Q8
(a) Examine how information and communication technology has boosted the development of certain regions of India. 20 (b) Discuss the Command Area Development Programme and its impact on eliminating regional inequalities in India. 15 (c) Critically assess the status of balance of trade in India and suggest some measures to combat the issues. 15
हिंदी में प्रश्न पढ़ें
(a) सूचना और संचार प्रौद्योगिकी ने भारत के कुछ क्षेत्रों के विकास को कैसे बढ़ावा दिया है, परीक्षण कीजिए। 20 (b) कमांड क्षेत्र विकास कार्यक्रम और भारत में क्षेत्रीय असमानताओं को दूर करने पर इसके प्रभाव की विवेचना कीजिए। 15 (c) भारत में व्यापार-संतुलन की स्थिति का समालोचनात्मक आकलन कीजिए और मुद्दों से निपटने के लिए कुछ उपाय सुझाइए। 15
Directive word: Examine
This question asks you to examine. The directive word signals the depth of analysis expected, the structure of your answer, and the weight of evidence you must bring.
See our UPSC directive words guide for a full breakdown of how to respond to each command word.
How this answer will be evaluated
Approach
The question demands critical examination across three distinct dimensions: ICT-led regional development (20 marks), irrigation-based regional planning (15 marks), and trade balance assessment (15 marks). Structure your answer with a brief integrated introduction, then allocate approximately 40% of content to part (a) covering IT hubs, digital infrastructure and spatial disparities; 30% to part (b) analysing CADP's command areas, watershed management and equity outcomes; and 30% to part (c) evaluating trade deficits, composition trends and remedial measures. Conclude by synthesising how technology, resource management and external sector policies collectively shape regional development trajectories.

▶ _Transcribed page contents_:
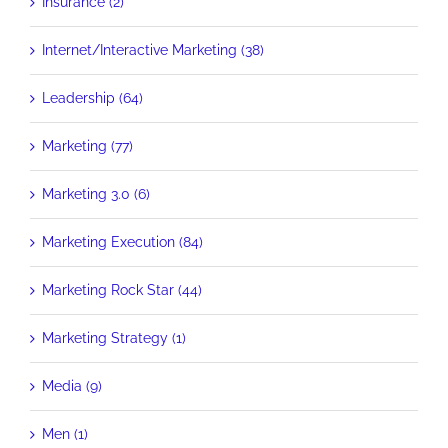
Insurance (2)
Internet/Interactive Marketing (38)
Leadership (64)
Marketing (77)
Marketing 3.0 (6)
Marketing Execution (84)
Marketing Rock Star (44)
Marketing Strategy (1)
Media (9)
Men (1)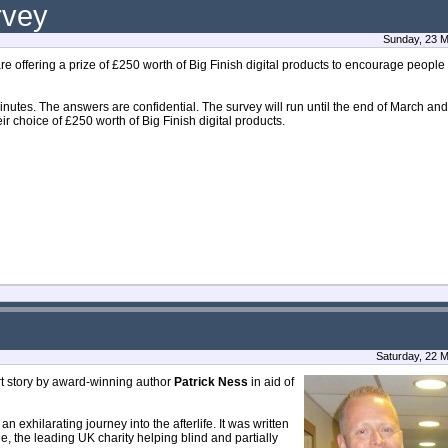
rvey
Sunday, 23 M
 offering a prize of £250 worth of Big Finish digital products to encourage people 
nutes. The answers are confidential. The survey will run until the end of March an
eir choice of £250 worth of Big Finish digital products.
Saturday, 22 
rt story by award-winning author
Patrick Ness
in aid of
an exhilarating journey into the afterlife. It was written
le, the leading UK charity helping blind and partially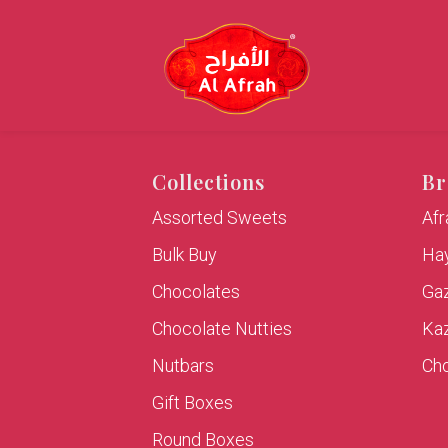
Collections
Br
Assorted Sweets
Af
Bulk Buy
Hay
Chocolates
Ga
Chocolate Nutties
Ka
Nutbars
Cho
Gift Boxes
Round Boxes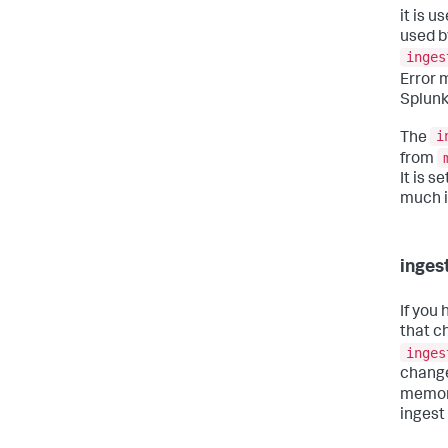
it is u
used b
inges
Error 
Splunk
i
The
from
It is s
much i
inges
If you
that c
inges
change
memory
ingest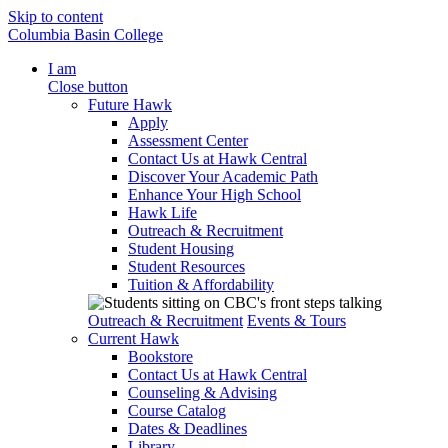
Skip to content
Columbia Basin College
I am
Close button
Future Hawk
Apply
Assessment Center
Contact Us at Hawk Central
Discover Your Academic Path
Enhance Your High School
Hawk Life
Outreach & Recruitment
Student Housing
Student Resources
Tuition & Affordability
Outreach & Recruitment
Events & Tours
Current Hawk
Bookstore
Contact Us at Hawk Central
Counseling & Advising
Course Catalog
Dates & Deadlines
Library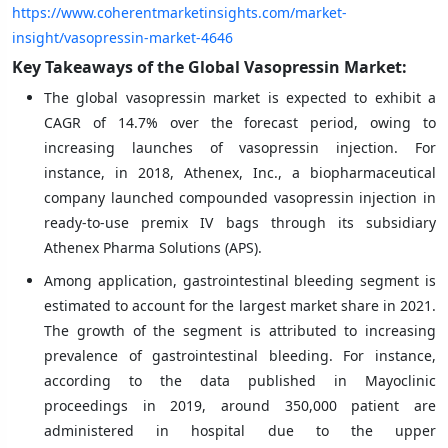
https://www.coherentmarketinsights.com/market-
insight/vasopressin-market-4646
Key Takeaways of the Global Vasopressin Market:
The global vasopressin market is expected to exhibit a
CAGR of 14.7% over the forecast period, owing to
increasing launches of vasopressin injection. For
instance, in 2018, Athenex, Inc., a biopharmaceutical
company launched compounded vasopressin injection in
ready-to-use premix IV bags through its subsidiary
Athenex Pharma Solutions (APS).
Among application, gastrointestinal bleeding segment is
estimated to account for the largest market share in 2021.
The growth of the segment is attributed to increasing
prevalence of gastrointestinal bleeding. For instance,
according to the data published in Mayoclinic
proceedings in 2019, around 350,000 patient are
administered in hospital due to the upper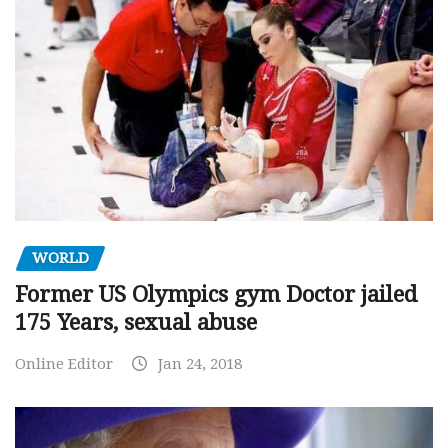
WORLD
Former US Olympics gym Doctor jailed
175 Years, sexual abuse
Online Editor
Jan 24, 2018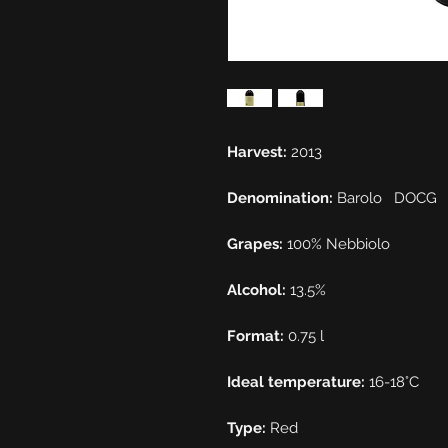
Harvest:
2013
Denomination:
Barolo
DOCG
Grapes:
100% Nebbiolo
Alcohol:
13.5%
Format:
0.75 l
Ideal temperature:
16-18°C
Type:
Red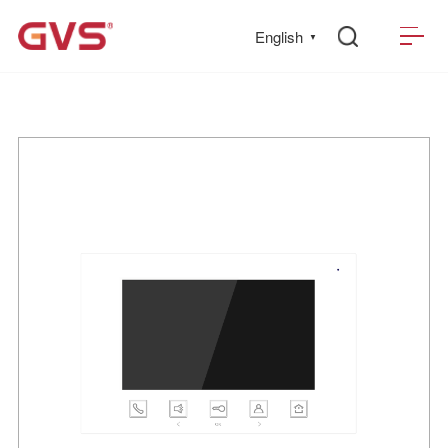
English
▼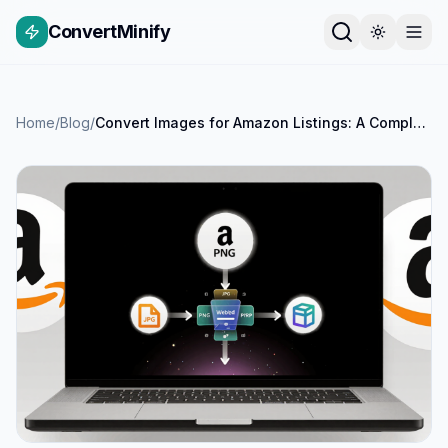
ConvertMinify
Home
/
Blog
/
Convert Images for Amazon Listings: A Complete Guide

▶ _WHAT IS BEING ASKED_:
Based on the exam question text, explain why the directive word "Examine" matters when writing the answer.

▶ _RESPONSE BELOW_:
The directive word signals the depth of analysis expected, the structure the answer should take, and the weight of evidence the writer must bring.